The law provides for the process by which one could obtain, hold, use or disclose personal data while the Data Protection Commission has been established as an independent body to regulate and implement its provisions.
Speaking to the Ghana News Agency in Accra on the sidelines of a Cybersecurity Conference, Ms Ng’ang’a said there was the need for governments and corporate leadership to greatly improve their cybersecurity programmes in order to enhance their preparedness to combat cybercrime.
The conference was organised by the National Information Technology Agency (NITA) in collaboration with Microsoft as part the 2016 National Cybersecurity Week Celebration.

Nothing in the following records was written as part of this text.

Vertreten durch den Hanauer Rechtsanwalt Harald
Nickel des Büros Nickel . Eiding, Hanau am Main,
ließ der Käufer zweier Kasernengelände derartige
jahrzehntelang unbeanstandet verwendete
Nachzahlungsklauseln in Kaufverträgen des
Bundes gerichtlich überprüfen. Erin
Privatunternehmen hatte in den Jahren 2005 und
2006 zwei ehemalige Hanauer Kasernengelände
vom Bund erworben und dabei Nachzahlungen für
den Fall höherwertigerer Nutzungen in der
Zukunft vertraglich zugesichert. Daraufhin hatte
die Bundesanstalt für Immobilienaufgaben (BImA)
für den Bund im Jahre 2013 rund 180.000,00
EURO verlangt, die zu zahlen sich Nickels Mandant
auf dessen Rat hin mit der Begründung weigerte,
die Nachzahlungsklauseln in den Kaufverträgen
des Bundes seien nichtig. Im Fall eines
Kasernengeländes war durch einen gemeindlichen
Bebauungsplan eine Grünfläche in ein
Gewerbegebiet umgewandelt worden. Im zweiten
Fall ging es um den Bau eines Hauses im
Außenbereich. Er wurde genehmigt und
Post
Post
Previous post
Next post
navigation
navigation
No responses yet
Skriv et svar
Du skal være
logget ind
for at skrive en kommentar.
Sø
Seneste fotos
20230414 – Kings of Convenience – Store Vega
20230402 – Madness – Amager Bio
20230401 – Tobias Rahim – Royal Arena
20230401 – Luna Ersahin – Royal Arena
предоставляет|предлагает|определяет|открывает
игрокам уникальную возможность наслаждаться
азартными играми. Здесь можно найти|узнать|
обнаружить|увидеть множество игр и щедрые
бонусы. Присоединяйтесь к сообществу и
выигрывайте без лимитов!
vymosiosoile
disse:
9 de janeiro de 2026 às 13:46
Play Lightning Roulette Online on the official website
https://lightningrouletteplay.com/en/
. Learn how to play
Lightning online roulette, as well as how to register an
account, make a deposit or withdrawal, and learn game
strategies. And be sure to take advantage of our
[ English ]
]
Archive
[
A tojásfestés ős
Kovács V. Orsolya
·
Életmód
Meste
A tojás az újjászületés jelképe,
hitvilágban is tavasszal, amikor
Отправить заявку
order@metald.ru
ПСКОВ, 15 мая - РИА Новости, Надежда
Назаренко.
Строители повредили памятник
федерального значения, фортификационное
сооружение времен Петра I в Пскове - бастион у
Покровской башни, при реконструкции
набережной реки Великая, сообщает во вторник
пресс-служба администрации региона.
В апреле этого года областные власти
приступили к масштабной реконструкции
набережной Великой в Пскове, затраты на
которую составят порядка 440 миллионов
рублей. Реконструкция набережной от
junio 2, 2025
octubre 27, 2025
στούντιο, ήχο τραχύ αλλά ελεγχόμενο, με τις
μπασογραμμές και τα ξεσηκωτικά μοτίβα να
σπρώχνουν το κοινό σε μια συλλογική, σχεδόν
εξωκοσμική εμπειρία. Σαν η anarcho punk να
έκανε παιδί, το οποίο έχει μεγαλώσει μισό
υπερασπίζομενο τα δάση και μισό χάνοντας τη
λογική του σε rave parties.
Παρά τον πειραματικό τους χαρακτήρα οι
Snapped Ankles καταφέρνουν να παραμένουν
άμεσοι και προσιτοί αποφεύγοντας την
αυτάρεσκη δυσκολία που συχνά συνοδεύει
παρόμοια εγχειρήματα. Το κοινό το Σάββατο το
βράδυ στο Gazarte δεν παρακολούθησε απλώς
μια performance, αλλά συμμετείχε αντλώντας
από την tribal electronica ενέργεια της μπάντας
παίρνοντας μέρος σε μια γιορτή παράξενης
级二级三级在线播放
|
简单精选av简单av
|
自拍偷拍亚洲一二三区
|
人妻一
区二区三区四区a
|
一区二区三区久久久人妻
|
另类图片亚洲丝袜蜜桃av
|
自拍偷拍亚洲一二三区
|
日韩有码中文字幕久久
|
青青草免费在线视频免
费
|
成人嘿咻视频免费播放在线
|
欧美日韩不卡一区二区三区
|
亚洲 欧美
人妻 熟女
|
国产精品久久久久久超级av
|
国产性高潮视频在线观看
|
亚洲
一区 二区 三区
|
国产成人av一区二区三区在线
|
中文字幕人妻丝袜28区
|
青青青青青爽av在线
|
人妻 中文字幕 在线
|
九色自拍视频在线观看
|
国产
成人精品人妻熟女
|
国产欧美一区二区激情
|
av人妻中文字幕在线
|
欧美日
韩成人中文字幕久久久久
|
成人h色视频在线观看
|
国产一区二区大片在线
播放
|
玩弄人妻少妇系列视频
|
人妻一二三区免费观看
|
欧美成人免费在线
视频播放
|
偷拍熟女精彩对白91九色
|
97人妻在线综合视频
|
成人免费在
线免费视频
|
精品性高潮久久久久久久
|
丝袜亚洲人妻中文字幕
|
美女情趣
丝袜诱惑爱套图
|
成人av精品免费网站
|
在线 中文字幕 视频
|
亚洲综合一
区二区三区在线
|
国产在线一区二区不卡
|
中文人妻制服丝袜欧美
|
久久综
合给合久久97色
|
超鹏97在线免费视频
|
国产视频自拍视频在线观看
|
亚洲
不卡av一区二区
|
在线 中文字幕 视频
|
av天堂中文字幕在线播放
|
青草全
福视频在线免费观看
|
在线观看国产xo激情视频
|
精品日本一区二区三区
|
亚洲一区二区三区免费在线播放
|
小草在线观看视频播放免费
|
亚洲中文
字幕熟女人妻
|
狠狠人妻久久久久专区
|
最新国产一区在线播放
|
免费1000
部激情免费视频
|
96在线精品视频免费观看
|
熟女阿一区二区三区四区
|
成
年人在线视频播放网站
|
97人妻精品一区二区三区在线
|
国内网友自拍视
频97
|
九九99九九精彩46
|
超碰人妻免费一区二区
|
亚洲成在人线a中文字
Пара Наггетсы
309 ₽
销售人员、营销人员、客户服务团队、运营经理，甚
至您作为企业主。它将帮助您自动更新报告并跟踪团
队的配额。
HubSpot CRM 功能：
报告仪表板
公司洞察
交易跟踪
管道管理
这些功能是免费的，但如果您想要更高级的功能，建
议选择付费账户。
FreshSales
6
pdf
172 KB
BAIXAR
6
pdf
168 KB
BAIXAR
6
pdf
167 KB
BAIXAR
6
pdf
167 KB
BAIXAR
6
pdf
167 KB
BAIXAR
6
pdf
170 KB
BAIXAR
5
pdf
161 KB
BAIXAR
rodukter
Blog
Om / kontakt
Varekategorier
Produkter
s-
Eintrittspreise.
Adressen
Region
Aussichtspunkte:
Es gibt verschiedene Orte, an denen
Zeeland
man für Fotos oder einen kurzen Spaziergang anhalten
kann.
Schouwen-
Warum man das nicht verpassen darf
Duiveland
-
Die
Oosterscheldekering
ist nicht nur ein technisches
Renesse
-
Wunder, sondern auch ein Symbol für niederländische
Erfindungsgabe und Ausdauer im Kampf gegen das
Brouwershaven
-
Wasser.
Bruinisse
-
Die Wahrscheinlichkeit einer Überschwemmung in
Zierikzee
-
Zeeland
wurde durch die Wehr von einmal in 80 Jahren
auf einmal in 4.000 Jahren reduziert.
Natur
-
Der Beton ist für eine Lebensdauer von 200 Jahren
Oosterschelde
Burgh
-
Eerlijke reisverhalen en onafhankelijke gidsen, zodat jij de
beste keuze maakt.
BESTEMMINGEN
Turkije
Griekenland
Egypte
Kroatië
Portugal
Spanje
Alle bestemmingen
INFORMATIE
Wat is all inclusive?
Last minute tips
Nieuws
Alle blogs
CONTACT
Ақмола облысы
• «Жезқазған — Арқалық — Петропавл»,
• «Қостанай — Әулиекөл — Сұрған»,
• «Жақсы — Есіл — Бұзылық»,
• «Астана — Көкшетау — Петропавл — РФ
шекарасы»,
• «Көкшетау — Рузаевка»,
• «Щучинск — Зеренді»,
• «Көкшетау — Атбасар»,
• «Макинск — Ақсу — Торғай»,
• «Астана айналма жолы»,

The Security Week Celebration was to create awareness on computer security incident response teams and their role in ensuring cybersecurity.
Cybersecurity is the body of technologies, processes and practices designed to protect networks, computers, programmes and data from attack, damage or unauthorised access.
Ms Ng’ang’a said the Digital Crime Unit of Microsoft had been working with governments in Africa to come out with modalities to combat cybercrime.
She said in February, this year, Bangladesh nearly lost $101 million through cybercrime.
Ms Ng’ang’a said there were about one billion Microsoft uses worldwide and that the Cyber Defence Operation Centre of Microsoft received over 300 million heists or signals intending to commit crime daily.
She, however, explained that some cyber threats recorded might be due to malfunctioning personal computers (PCs).
She cited October 31 to November 6 when Microsoft recorded over 8,434 heists from Ghana alone; adding that in the week before it recorded 8,300 cases.
Ms Ng’ang’a said on the average there were about one million heists sent from Ghana on weekly basis with the intention to commit cybercrime.
She said worldwide 63 per cent of organisations were not having the capacity to know that their system had been breached.
She said statistics showed that in 2015 it took 220 days for most organisations to know that their cybersecurity system had been breached.
Digital risk assessment and employing the right people were critical elements for organisations in the fight against cybercrime, she said.